Transcribe every entry word for word, leaving out all images.

# Entries provided
|---|
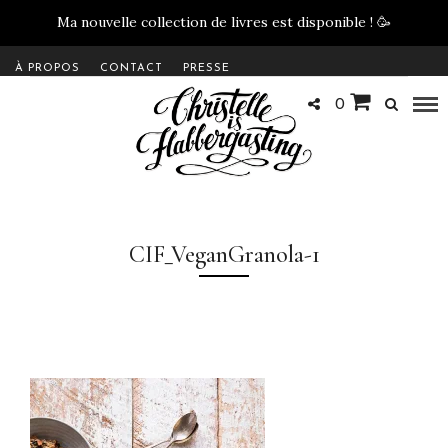
Ma nouvelle collection de livres est disponible !
🥳
À PROPOS
CONTACT
PRESSE
0
CIF_VeganGranola-1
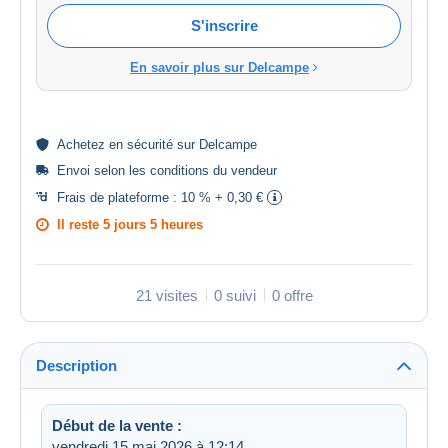
S'inscrire
En savoir plus sur Delcampe
Achetez en
sécurité
sur Delcampe
Envoi selon les
conditions du vendeur
Frais de plateforme :
10 % + 0,30 €
Il reste
5 jours 5 heures
21 visites
0 suivi
0 offre
Description
Début de la vente :
vendredi 15 mai 2026 à 12:14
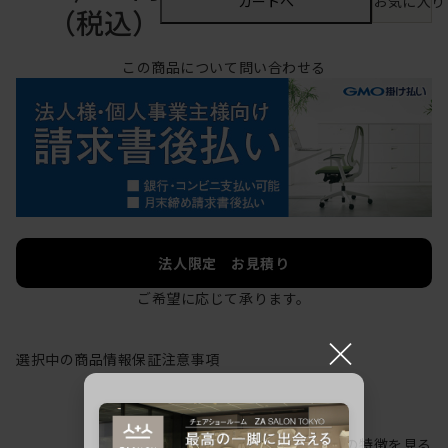
カートへ
お気に入り
（税込）
この商品について問い合わせる
法人限定 お見積り
ご希望に応じて承ります。
×
選択中の商品情報
保証
注意事項
シリーズの特徴を見る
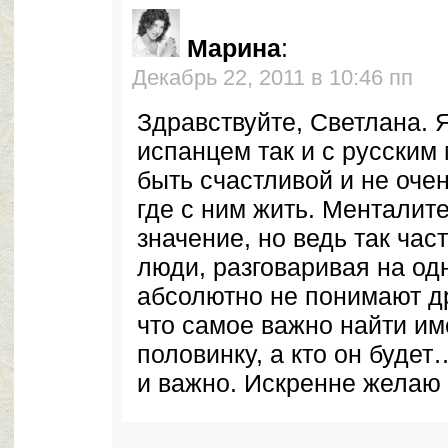
Марина
:
Декабрь 22, 2011 в 10:46 пп
Здравствуйте, Светлана. Я
испанцем так и с русски
быть счастливой и не очень
где с ним жить. Менталите
значение, но ведь так част
люди, разговаривая на од
абсолютно не понимают др
что самое важно найти и
половинку, а кто он будет…
и важно. Искренне желаю 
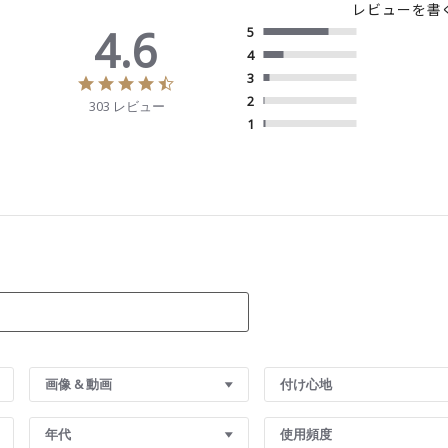
レビューを書
4.6
5
4
3
4
.
2
303 レビュー
6
1
s
t
a
r
r
a
t
i
n
g
画像 & 動画
付け心地
年代
使用頻度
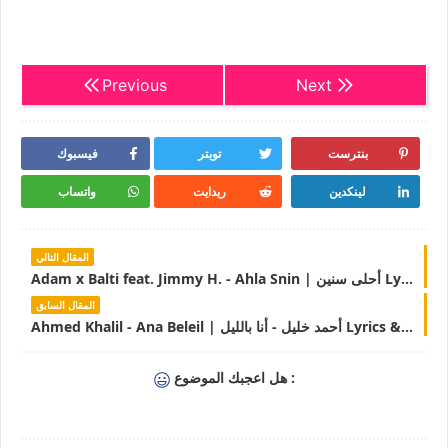
Previous
Next
بنترست
تويتر
فيسبوك
لينكدين
ريدايت
واتساب
المقال التالي
Adam x Balti feat. Jimmy H. - Ahla Snin | أحلى سنين Lyrics | LyricsTN
المقال السابق
Ahmed Khalil - Ana Beleil | أحمد خليل - أنا بالليل Lyrics & Paroles|LyricsTN
هل اعجبك الموضوع :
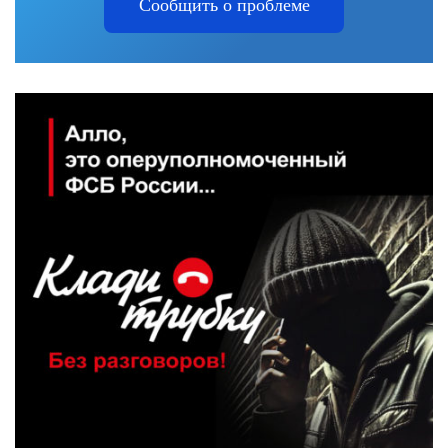
Сообщить о проблеме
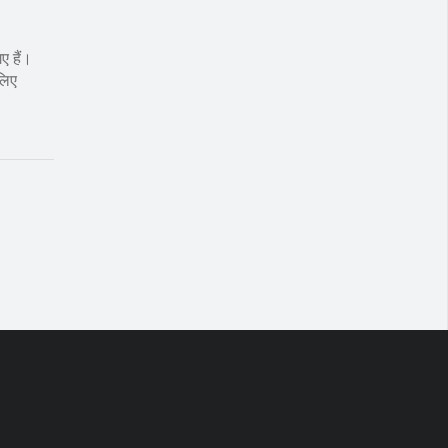
ए हैं।
लिए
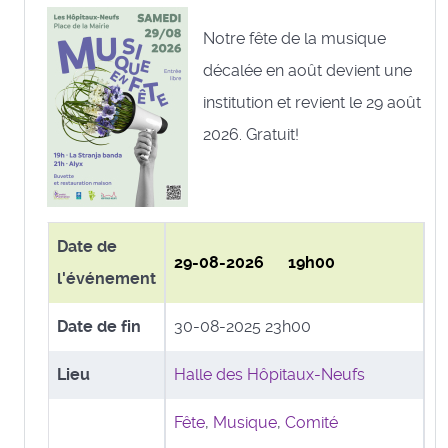
Notre fête de la musique
décalée en août devient une
institution et revient le 29 août
2026. Gratuit!
Date de
29-08-2026 19h00
l'événement
Date de fin
30-08-2025 23h00
Lieu
Halle des Hôpitaux-Neufs
Fête
,
Musique
,
Comité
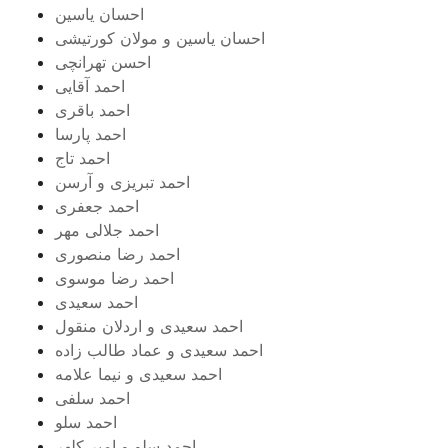
احسان یاسین
احسان یاسین و مولان کورتیشی
احسن تهرانچی
احمد آقایی
احمد باقری
احمد پارسا
احمد تاج
احمد تبریزی و آرسن
احمد جعفری
احمد جلالی مهر
احمد رضا منصوری
احمد رضا موسوی
احمد سعیدی
احمد سعیدی و اردلان منقول
احمد سعیدی و عماد طالب زاده
احمد سعیدی و نیما علامه
احمد سلفی
احمد سلو
احمد سلو و امیر کلهر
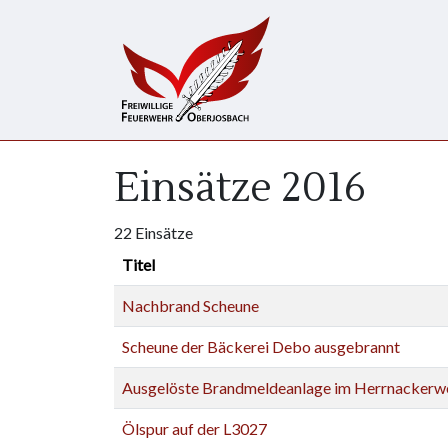
Direkt zum Inhalt
Einsätze 2016
22 Einsätze
Titel
Nachbrand Scheune
Scheune der Bäckerei Debo ausgebrannt
Ausgelöste Brandmeldeanlage im Herrnackerw
Ölspur auf der L3027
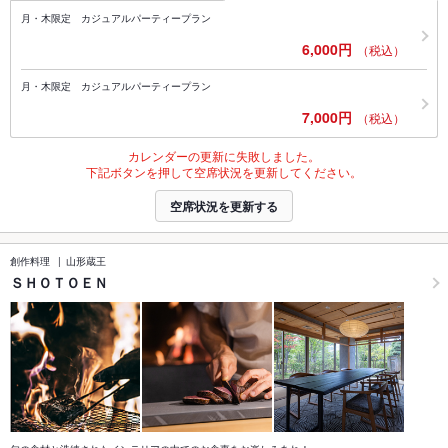
月・木限定 カジュアルパーティープラン
6,000円
（税込）
月・木限定 カジュアルパーティープラン
7,000円
（税込）
カレンダーの更新に失敗しました。
下記ボタンを押して空席状況を更新してください。
空席状況を更新する
創作料理
山形蔵王
ＳＨＯＴＯＥＮ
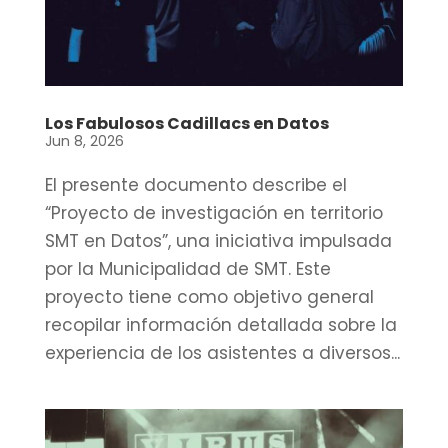
Los Fabulosos Cadillacs en Datos
Jun 8, 2026
El presente documento describe el
“Proyecto de investigación en territorio
SMT en Datos”, una iniciativa impulsada
por la Municipalidad de SMT. Este
proyecto tiene como objetivo general
recopilar información detallada sobre la
experiencia de los asistentes a diversos...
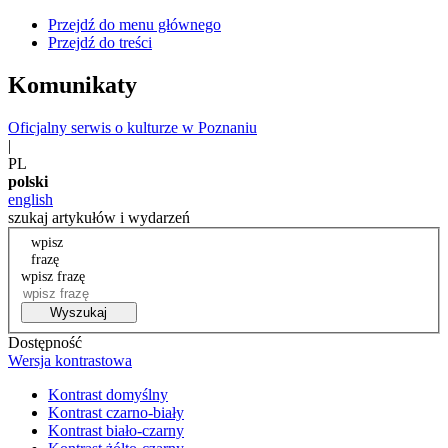
Przejdź do menu głównego
Przejdź do treści
Komunikaty
Oficjalny serwis o kulturze w Poznaniu
|
PL
polski
english
szukaj artykułów i wydarzeń
wpisz
frazę
wpisz frazę
Wyszukaj
Dostępność
Wersja kontrastowa
Kontrast domyślny
Kontrast czarno-biały
Kontrast biało-czarny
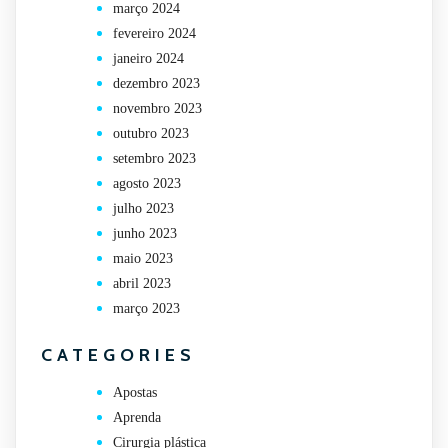
março 2024
fevereiro 2024
janeiro 2024
dezembro 2023
novembro 2023
outubro 2023
setembro 2023
agosto 2023
julho 2023
junho 2023
maio 2023
abril 2023
março 2023
CATEGORIES
Apostas
Aprenda
Cirurgia plástica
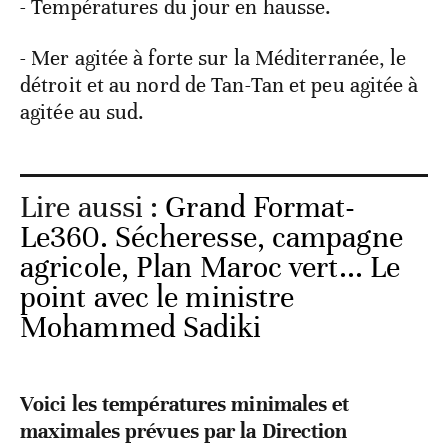
- Températures du jour en hausse.
- Mer agitée à forte sur la Méditerranée, le
détroit et au nord de Tan-Tan et peu agitée à
agitée au sud.
Lire aussi :
Grand Format-
Le360. Sécheresse, campagne
agricole, Plan Maroc vert... Le
point avec le ministre
Mohammed Sadiki
Voici les températures minimales et
maximales prévues par la Direction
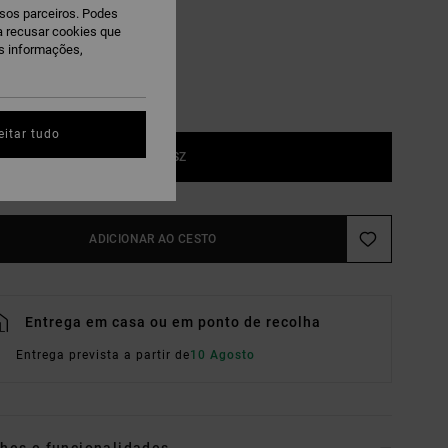
ssos parceiros. Podes
ra recusar cookies que
is informações,
eitar tudo
1SZ
ADICIONAR AO CESTO
Entrega em casa ou em ponto de recolha
Entrega prevista a partir de
10 Agosto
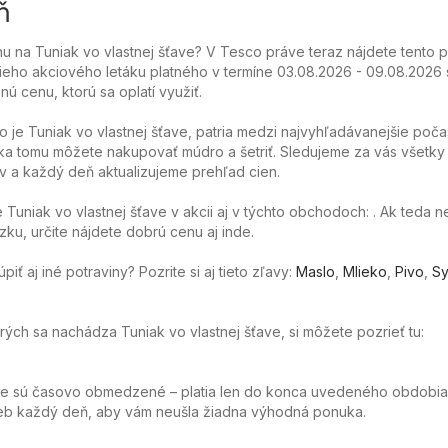
ň
 na Tuniak vo vlastnej šťave? V Tesco práve teraz nájdete tento p
ieho akciového letáku platného v termíne 03.08.2026 - 09.08.2026 
nú cenu, ktorú sa oplatí využiť.
o je Tuniak vo vlastnej šťave, patria medzi najvyhľadávanejšie poča
a tomu môžete nakupovať múdro a šetriť. Sledujeme za vás všetky
 a každý deň aktualizujeme prehľad cien.
Tuniak vo vlastnej šťave v akcii aj v týchto obchodoch: . Ak teda 
ku, určite nájdete dobrú cenu aj inde.
ť aj iné potraviny? Pozrite si aj tieto zľavy:
Maslo
,
Mlieko
,
Pivo
,
Sy
orých sa nachádza Tuniak vo vlastnej šťave, si môžete pozrieť tu:
ie sú časovo obmedzené – platia len do konca uvedeného obdobia
web každý deň, aby vám neušla žiadna výhodná ponuka.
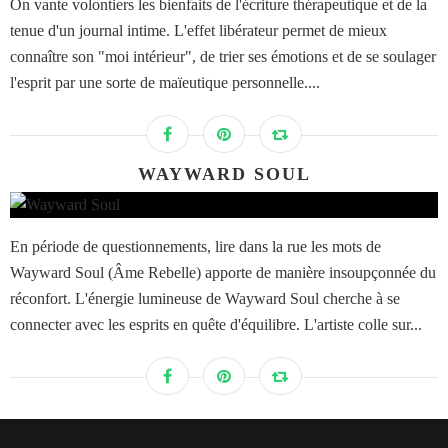
On vante volontiers les bienfaits de l'écriture thérapeutique et de la
tenue d'un journal intime. L'effet libérateur permet de mieux
connaître son "moi intérieur", de trier ses émotions et de se soulager
l'esprit par une sorte de maïeutique personnelle....
WAYWARD SOUL
En période de questionnements, lire dans la rue les mots de
Wayward Soul (Âme Rebelle) apporte de manière insoupçonnée du
réconfort. L'énergie lumineuse de Wayward Soul cherche à se
connecter avec les esprits en quête d'équilibre. L'artiste colle sur...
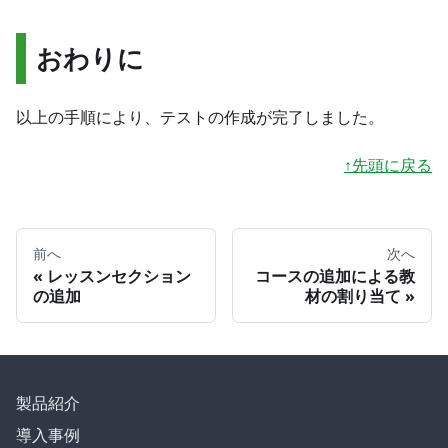
おわりに
以上の手順により、テストの作成が完了しました。
↑先頭に戻る
前へ
次へ
レッスンセクション
コースの追加による教
の追加
材の割り当て
製品紹介
導入事例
|---|
# Response for this exercise
Ma nouvelle collection de livres est disponible !
🥳
À PROPOS
CONTACT
PRESSE
0
CIF_VeganGranola-1
S'inscrire
En savoir plus sur Delcampe
Achetez en
sécurité
sur Delcampe
Envoi selon les
conditions du vendeur
Frais de plateforme :
10 % + 0,30 €
Il reste
5 jours 5 heures
21 visites
0 suivi
0 offre
Description
Début de la vente :
vendredi 15 mai 2026 à 12:14
カートへ
お気に入り
（税込）
この商品について問い合わせる
法人限定 お見積り
ご希望に応じて承ります。
×
選択中の商品情報
保証
注意事項
シリーズの特徴を見る
Марина
:
Декабрь 22, 2011 в 10:46 пп
Здравствуйте, Светлана. Я
испанцем так и с русски
быть счастливой и не очень
где с ним жить. Менталите
значение, но ведь так част
люди, разговаривая на од
абсолютно не понимают др
что самое важно найти и
половинку, а кто он будет…
и важно. Искренне желаю 
レビューを書
4.6
5
4
3
4
.
2
303 レビュー
6
1
s
t
a
r
r
a
t
i
n
g
画像 & 動画
付け心地
年代
使用頻度
Previous
Next
بنترست
تويتر
فيسبوك
لينكدين
ريدايت
واتساب
المقال التالي
Adam x Balti feat. Jimmy H. - Ahla Snin | أحلى سنين Lyrics | LyricsTN
المقال السابق
Ahmed Khalil - Ana Beleil | أحمد خليل - أنا بالليل Lyrics & Paroles|LyricsTN
هل اعجبك الموضوع :
Сообщить о проблеме
ए हैं।
लिए
Notre fête de la musique
décalée en août devient une
institution et revient le 29 août
2026. Gratuit!
Date de
29-08-2026 19h00
l'événement
Date de fin
30-08-2025 23h00
Lieu
Halle des Hôpitaux-Neufs
Fête
,
Musique
,
Comité
احسان یاسین
احسان یاسین و مولان کورتیشی
احسن تهرانچی
احمد آقایی
احمد باقری
احمد پارسا
احمد تاج
احمد تبریزی و آرسن
احمد جعفری
احمد جلالی مهر
احمد رضا منصوری
احمد رضا موسوی
احمد سعیدی
احمد سعیدی و اردلان منقول
احمد سعیدی و عماد طالب زاده
احمد سعیدی و نیما علامه
احمد سلفی
احمد سلو
احمد سلو و امیر کلهر
Direkt zum Inhalt
Einsätze 2016
22 Einsätze
Titel
Nachbrand Scheune
Scheune der Bäckerei Debo ausgebrannt
Ausgelöste Brandmeldeanlage im Herrnackerw
Ölspur auf der L3027
月・木限定 カジュアルパーティープラン
6,000円
（税込）
月・木限定 カジュアルパーティープラン
7,000円
（税込）
カレンダーの更新に失敗しました。
下記ボタンを押して空席状況を更新してください。
空席状況を更新する
創作料理
山形蔵王
ＳＨＯＴＯＥＮ
Los Fabulosos Cadillacs en Datos
Jun 8, 2026
El presente documento describe el
“Proyecto de investigación en territorio
SMT en Datos”, una iniciativa impulsada
por la Municipalidad de SMT. Este
proyecto tiene como objetivo general
recopilar información detallada sobre la
experiencia de los asistentes a diversos...
Przejdź do menu głównego
Przejdź do treści
Komunikaty
Oficjalny serwis o kulturze w Poznaniu
|
PL
polski
english
szukaj artykułów i wydarzeń
wpisz
frazę
wpisz frazę
Wyszukaj
Dostępność
Wersja kontrastowa
Kontrast domyślny
Kontrast czarno-biały
Kontrast biało-czarny
março 2024
fevereiro 2024
janeiro 2024
dezembro 2023
novembro 2023
outubro 2023
setembro 2023
agosto 2023
julho 2023
junho 2023
maio 2023
abril 2023
março 2023
CATEGORIES
Apostas
Aprenda
Cirurgia plástica
- Températures du jour en hausse.
- Mer agitée à forte sur la Méditerranée, le
détroit et au nord de Tan-Tan et peu agitée à
agitée au sud.
Lire aussi :
Grand Format-
Le360. Sécheresse, campagne
agricole, Plan Maroc vert... Le
point avec le ministre
Mohammed Sadiki
Voici les températures minimales et
maximales prévues par la Direction
ssos parceiros. Podes
ra recusar cookies que
is informações,
eitar tudo
1SZ
ADICIONAR AO CESTO
Entrega em casa ou em ponto de recolha
Entrega prevista a partir de
10 Agosto
ň
 na Tuniak vo vlastnej šťave? V Tesco práve teraz nájdete tento p
ieho akciového letáku platného v termíne 03.08.2026 - 09.08.2026 
nú cenu, ktorú sa oplatí využiť.
o je Tuniak vo vlastnej šťave, patria medzi najvyhľadávanejšie poča
a tomu môžete nakupovať múdro a šetriť. Sledujeme za vás všetky
 a každý deň aktualizujeme prehľad cien.
Tuniak vo vlastnej šťave v akcii aj v týchto obchodoch: . Ak teda 
ku, určite nájdete dobrú cenu aj inde.
ť aj iné potraviny? Pozrite si aj tieto zľavy:
Maslo
,
Mlieko
,
Pivo
,
Sy
orých sa nachádza Tuniak vo vlastnej šťave, si môžete pozrieť tu:
ie sú časovo obmedzené – platia len do konca uvedeného obdobia
web každý deň, aby vám neušla žiadna výhodná ponuka.
On vante volontiers les bienfaits de l'écriture thérapeutique et de la
tenue d'un journal intime. L'effet libérateur permet de mieux
connaître son "moi intérieur", de trier ses émotions et de se soulager
l'esprit par une sorte de maïeutique personnelle....
WAYWARD SOUL
En période de questionnements, lire dans la rue les mots de
Wayward Soul (Âme Rebelle) apporte de manière insoupçonnée du
réconfort. L'énergie lumineuse de Wayward Soul cherche à se
connecter avec les esprits en quête d'équilibre. L'artiste colle sur...
おわりに
以上の手順により、テストの作成が完了しました。
↑先頭に戻る
前へ
次へ
レッスンセクション
コースの追加による教
の追加
材の割り当て
製品紹介
導入事例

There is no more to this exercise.